The ubiquitous presence of Microplastics (MPs) in various environments documented in recent years has recently raised significant concerns about their toxic effects. While macrophages serve as the first line of defense against toxic substances and pathogens, the impact and mechanisms of microplastics on these immune cells remain unclear. This study aims to explore whether MPs induce macrophage apoptosis through the promotion of reactive oxygen species (ROS) generation and alterations in metabolic profiles.

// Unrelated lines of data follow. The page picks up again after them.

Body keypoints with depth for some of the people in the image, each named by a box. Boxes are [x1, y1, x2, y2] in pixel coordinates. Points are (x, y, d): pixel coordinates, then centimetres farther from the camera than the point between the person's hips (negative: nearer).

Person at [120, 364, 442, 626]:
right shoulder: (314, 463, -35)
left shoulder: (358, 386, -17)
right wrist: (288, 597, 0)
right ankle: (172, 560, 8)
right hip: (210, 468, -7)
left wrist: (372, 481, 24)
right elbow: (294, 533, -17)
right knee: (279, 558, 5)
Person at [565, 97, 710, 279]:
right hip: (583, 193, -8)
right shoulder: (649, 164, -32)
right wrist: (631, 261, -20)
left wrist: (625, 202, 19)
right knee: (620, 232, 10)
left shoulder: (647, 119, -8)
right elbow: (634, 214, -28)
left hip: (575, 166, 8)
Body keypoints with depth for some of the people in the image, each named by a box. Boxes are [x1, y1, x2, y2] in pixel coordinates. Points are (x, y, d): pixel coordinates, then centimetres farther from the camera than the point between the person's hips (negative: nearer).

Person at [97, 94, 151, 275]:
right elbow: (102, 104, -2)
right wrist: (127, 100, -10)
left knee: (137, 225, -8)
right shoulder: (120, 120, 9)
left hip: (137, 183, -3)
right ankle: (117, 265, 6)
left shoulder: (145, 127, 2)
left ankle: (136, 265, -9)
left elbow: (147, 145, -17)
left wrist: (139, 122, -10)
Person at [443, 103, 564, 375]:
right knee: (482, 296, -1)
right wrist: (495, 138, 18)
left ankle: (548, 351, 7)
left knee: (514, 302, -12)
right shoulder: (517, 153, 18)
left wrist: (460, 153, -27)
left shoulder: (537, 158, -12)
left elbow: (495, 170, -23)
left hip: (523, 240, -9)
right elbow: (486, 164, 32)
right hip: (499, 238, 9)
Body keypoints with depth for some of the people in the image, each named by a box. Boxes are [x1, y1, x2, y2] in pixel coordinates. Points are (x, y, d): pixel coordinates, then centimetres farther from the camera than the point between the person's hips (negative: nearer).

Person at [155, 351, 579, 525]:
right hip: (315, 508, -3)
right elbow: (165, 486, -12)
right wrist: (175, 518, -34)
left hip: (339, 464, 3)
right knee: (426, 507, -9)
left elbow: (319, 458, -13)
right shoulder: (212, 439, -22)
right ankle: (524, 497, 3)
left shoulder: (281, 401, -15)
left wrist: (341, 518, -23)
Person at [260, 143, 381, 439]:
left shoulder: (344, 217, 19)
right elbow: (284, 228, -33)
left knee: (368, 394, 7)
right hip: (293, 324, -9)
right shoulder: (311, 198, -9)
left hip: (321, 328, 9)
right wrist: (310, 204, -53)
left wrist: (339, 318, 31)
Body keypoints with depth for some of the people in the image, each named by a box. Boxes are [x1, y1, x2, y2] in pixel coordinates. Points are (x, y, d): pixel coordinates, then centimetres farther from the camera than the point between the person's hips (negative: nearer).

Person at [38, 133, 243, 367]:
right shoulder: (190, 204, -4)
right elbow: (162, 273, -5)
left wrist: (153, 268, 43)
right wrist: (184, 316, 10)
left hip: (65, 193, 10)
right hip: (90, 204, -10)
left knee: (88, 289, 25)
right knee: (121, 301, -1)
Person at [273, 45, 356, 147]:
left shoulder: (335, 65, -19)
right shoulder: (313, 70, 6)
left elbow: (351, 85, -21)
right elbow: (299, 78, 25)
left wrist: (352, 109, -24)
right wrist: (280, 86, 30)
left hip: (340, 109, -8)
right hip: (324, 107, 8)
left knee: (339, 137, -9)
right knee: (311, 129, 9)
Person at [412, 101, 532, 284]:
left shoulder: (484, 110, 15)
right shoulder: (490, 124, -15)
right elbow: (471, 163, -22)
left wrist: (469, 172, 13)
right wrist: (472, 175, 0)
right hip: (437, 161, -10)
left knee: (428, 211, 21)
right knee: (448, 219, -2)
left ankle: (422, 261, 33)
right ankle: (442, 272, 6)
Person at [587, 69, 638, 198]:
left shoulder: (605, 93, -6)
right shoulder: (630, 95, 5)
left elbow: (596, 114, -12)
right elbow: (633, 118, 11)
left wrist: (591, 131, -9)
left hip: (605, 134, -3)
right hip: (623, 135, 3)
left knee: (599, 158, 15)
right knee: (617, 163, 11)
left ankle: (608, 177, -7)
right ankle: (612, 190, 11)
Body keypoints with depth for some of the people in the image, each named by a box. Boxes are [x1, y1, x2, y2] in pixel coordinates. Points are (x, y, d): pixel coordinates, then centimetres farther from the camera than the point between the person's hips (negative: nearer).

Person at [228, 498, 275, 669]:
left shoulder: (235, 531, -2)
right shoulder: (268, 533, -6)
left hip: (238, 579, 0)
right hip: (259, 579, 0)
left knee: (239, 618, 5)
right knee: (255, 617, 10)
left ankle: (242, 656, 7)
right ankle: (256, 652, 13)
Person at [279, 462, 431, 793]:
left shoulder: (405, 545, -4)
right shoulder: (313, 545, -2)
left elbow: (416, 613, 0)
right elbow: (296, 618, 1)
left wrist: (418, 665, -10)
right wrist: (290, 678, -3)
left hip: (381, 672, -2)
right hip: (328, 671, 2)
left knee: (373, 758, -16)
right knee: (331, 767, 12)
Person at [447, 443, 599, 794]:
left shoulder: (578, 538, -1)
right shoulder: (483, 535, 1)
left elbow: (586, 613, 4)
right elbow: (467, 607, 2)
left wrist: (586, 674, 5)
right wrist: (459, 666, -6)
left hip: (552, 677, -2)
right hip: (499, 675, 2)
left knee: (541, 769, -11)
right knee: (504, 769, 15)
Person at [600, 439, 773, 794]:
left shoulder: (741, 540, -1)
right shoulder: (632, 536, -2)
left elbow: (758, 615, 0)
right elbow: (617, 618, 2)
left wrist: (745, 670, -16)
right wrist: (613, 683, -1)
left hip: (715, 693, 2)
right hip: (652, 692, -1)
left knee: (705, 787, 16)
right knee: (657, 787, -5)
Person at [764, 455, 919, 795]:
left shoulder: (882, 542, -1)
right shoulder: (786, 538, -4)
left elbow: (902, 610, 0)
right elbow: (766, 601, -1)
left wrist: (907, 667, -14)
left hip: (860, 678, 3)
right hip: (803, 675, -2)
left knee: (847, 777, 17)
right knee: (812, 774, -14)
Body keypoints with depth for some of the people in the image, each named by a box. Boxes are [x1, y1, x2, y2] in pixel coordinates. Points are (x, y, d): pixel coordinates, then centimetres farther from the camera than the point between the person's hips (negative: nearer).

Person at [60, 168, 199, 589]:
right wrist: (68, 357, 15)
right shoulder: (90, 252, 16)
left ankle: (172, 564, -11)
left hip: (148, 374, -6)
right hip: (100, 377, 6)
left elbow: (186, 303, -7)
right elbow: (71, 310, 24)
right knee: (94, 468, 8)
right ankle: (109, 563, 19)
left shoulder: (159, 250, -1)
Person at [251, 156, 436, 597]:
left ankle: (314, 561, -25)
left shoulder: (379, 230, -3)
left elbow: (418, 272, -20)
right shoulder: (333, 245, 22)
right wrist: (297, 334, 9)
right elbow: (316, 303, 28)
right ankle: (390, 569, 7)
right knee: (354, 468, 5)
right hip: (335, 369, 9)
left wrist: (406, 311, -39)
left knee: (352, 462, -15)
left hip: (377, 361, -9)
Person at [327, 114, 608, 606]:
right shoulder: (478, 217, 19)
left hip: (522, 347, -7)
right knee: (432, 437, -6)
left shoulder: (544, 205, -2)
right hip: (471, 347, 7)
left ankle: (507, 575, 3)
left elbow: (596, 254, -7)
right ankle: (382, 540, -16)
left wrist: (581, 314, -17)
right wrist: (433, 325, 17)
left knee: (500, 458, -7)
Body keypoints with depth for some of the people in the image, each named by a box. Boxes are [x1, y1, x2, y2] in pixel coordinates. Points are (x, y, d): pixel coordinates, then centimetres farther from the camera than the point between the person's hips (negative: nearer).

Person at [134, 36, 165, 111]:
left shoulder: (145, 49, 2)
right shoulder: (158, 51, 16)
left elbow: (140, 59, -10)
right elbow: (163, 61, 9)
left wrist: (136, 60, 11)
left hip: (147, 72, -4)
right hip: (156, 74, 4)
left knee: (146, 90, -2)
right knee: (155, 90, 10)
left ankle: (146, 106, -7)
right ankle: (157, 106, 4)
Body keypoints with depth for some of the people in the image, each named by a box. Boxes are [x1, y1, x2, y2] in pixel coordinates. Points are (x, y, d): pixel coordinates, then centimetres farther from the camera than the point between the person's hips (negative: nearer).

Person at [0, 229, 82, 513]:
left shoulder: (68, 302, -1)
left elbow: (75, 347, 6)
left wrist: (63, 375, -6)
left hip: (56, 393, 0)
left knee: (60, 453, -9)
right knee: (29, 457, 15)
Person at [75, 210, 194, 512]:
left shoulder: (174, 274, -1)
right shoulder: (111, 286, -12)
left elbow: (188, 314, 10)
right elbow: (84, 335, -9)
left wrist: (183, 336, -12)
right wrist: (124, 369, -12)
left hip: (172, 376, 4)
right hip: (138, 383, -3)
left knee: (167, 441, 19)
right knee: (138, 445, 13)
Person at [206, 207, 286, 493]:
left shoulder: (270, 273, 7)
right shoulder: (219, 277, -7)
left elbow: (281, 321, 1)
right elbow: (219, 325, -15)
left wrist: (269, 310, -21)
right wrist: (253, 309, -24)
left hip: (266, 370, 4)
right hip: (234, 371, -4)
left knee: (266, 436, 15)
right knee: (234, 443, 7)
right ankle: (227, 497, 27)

The viability of RAW264.7 cells decreased as the concentration of 0.5 µm or 5 µm MPs ranged from 0.2 to 1.5 mg/mL, with a more pronounced effect observed in the 0.5 µm MPs group. Zebrafish exposed to 0.5 µm or 5 µm MPs at a concentration of 0.5 mg/mL exhibited decreased macrophage abundance and increased apoptosis, accompanied by alterations in the expression of inflammatory and apoptosis-related genes. While 0.5 µm MPs were observed to enter macrophages, 5 µm MPs only adhered to the cell membrane surface. Both particle sizes induced ROS generation and disrupted cellular metabolism in RAW264.7 cells. Notably, macrophages exhibited a more pronounced response to 0.5 µm MPs, characterized by heightened ROS generation, increased secretion of pro-inflammatory mediators, and a significant decrease in sphingolipid metabolism. These findings suggest that the adverse effects on macrophages are greater with 0.5 µm MPs compared to 5 µm MPs, possibly attributed to particle size effects. This study contributes additional evidence on the impact of MPs on human immune cells.